People are talking a lot about how good machine learning engineers don't want to work for the defense industry. But I think the bigger problem is that defense work is really high pressure. If you're working on a radar system to detect an incoming missile and deploy countermeasures if your system doesn't work the pilot dies. So relying on a definable program is more comforting than some kind of unproven machine learning model. So even though the military has pioneered other technologies, they were pretty reluctant to try out anything close to machine learning on something that could potentially kill american soldiers. It was short sighted because machine learning does classification really well, and now nobody in the defense contracting space really knows how to do this now. And the government is forced to get help from companies that can do machine learning like google.
I think this divide is a great thing. You don't want the state having access to and controlling your social networking -- as is the case with Tencent WeChat / China.
Living in a country with no such divide (Israel), articles like this one are alarming. Civil and military bonds run deep here, with a draft military producing graduates who end up in the tech sector and go back to reserve duty on occasion until they're in their 40's. As a result, lots of technologies that might seem incredibly new to the American military have been long since evaluated, tested, and implemented in the Israeli military, because of the cross-pollination that happens here.

Americans need to get their shit together.
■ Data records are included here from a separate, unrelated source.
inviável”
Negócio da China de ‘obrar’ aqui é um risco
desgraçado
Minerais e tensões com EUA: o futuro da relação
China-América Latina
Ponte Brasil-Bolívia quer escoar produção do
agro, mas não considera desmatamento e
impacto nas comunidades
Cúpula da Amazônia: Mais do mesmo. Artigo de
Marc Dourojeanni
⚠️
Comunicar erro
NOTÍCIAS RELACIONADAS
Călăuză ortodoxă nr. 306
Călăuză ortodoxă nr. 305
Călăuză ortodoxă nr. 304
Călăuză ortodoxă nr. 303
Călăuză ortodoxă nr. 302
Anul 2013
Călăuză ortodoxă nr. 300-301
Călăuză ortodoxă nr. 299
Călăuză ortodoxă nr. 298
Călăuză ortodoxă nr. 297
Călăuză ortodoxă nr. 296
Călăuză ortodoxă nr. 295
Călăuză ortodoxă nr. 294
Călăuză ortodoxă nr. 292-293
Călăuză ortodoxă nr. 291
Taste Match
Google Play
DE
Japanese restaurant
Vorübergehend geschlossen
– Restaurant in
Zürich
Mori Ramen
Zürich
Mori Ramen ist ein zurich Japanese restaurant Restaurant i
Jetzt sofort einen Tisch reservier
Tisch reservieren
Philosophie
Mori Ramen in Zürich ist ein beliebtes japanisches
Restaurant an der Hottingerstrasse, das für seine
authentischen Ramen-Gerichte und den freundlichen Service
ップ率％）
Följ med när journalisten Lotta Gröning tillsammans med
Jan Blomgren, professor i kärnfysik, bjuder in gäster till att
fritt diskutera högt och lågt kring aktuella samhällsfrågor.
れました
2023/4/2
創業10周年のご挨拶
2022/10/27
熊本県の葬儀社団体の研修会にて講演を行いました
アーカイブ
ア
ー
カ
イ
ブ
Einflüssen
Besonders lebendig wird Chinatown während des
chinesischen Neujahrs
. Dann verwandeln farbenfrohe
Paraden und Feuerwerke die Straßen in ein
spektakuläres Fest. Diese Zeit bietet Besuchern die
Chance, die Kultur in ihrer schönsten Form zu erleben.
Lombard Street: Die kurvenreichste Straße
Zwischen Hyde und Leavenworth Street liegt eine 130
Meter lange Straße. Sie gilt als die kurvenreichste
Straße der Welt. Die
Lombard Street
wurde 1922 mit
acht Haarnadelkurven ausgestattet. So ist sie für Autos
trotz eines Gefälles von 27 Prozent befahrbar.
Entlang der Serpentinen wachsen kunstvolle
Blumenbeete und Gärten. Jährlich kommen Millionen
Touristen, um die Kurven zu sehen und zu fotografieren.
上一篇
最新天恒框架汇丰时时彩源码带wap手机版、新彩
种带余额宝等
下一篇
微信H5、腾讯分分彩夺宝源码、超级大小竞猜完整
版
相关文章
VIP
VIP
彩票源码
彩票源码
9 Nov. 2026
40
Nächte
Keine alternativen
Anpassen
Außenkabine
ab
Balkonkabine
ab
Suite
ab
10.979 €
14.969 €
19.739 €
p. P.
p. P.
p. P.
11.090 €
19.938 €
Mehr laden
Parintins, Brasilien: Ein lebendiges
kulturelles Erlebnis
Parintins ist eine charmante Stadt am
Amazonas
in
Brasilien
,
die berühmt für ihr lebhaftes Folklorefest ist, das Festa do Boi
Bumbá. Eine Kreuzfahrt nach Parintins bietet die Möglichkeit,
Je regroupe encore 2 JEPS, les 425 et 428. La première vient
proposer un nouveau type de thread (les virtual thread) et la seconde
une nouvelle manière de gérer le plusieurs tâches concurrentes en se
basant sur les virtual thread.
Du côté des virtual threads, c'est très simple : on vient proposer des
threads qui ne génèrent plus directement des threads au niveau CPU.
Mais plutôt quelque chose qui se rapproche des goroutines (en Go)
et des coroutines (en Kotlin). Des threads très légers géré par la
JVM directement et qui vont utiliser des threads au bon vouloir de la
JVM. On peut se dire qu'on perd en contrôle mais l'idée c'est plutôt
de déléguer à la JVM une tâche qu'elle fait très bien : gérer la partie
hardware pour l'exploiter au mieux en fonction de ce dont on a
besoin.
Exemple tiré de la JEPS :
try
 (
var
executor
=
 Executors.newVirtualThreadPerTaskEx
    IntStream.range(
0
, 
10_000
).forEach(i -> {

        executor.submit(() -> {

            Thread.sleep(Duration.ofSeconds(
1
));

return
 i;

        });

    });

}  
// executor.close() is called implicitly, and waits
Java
America hasn’t fought a defensive war in awhile, the last few wars were about projecting power. A less charitable way of putting it would be: ever since Vietnam the US war machine seems to be concerned principally with bombing poor people in other countries, why should we support this?

Also unlike Israel the US is in a pretty good location defense-wise, surrounded by allies and two oceans, and with the worlds largest nuclear arsenal. I think we’re good..

Say I'm working at NSA and somebody puts a code on my desk, something no one else can break. Maybe I take a shot at it, maybe I break it. And I'm real happy with myself, 'cause I did my job well. But maybe that code was the location of some rebel army in North Africa or the Middle East. Once they have that location, they bomb the village where the rebels are hiding. Fifteen hundred people that I never met, never had no problem with, get killed.

Now the politicians are sayin', "Oh, send in the Marines to secure the area" 'cause they don't give a shit. It won't be their kid over there, gettin' shot. Just like it wasn't them when their number got called, 'cause they were all pullin' a tour in the National Guard.

https://www.youtube.com/watch?v=mJHvSp9AKYg

the divide between silicon valley and washington is that not everyone views the world in adversarial us-versus-them terms. washington needs more bridge building than bomb dropping, physical and cyber.

If Washington cut military spending, stop waging wars around the world, and pour the money into education, infrastructure, and things that improve citizens' everyday life, SV will definitely be on board.